◆ **Data records**:
++++++++

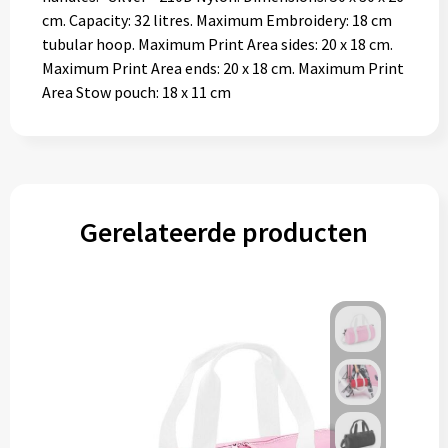
cm. Capacity: 32 litres. Maximum Embroidery: 18 cm
tubular hoop. Maximum Print Area sides: 20 x 18 cm.
Maximum Print Area ends: 20 x 18 cm. Maximum Print
Area Stow pouch: 18 x 11 cm
Gerelateerde producten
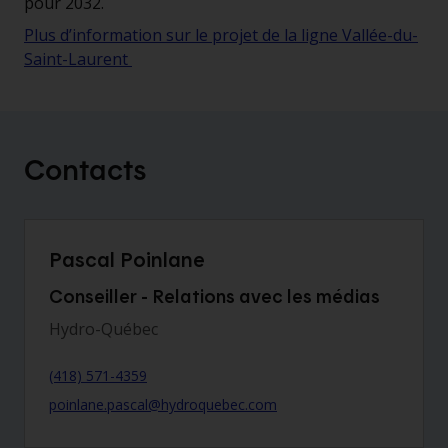
pour 2032.
Plus d’information sur le projet de la ligne Vallée-du-
Saint-Laurent
Contacts
Pascal Poinlane
Conseiller - Relations avec les médias
Hydro-Québec
(418) 571-4359
poinlane.pascal@hydroquebec.com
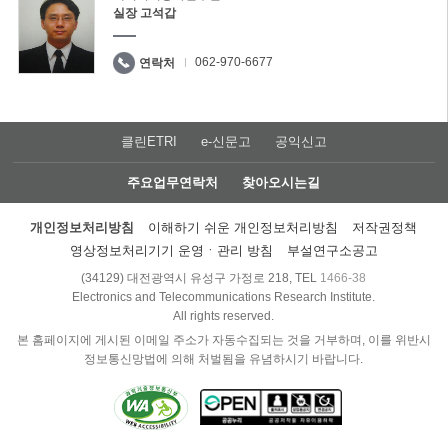
실장 고석갑
062-970-6677
연락처
클린ETRI
e-신문고
공익신고
주요업무연락처
찾아오시는길
개인정보처리방침
이해하기 쉬운 개인정보처리방침
저작권정책
영상정보처리기기 운영ㆍ관리 방침
부설연구소공고
(34129) 대전광역시 유성구 가정로 218, TEL
1466-38
Electronics and Telecommunications Research Institute.
All rights reserved.
본 홈페이지에 게시된 이메일 주소가 자동수집되는 것을 거부하며, 이를 위반시
정보통신망법에 의해 처벌됨을 유념하시기 바랍니다.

++++++++

◆ **WORK TO BE COMPLETED**: Where in the records does the word "Area" appear? Copy each line that holds it.

◆ **RESULT OF THE TASK**:
tubular hoop. Maximum Print Area sides: 20 x 18 cm.
Maximum Print Area ends: 20 x 18 cm. Maximum Print
Area Stow pouch: 18 x 11 cm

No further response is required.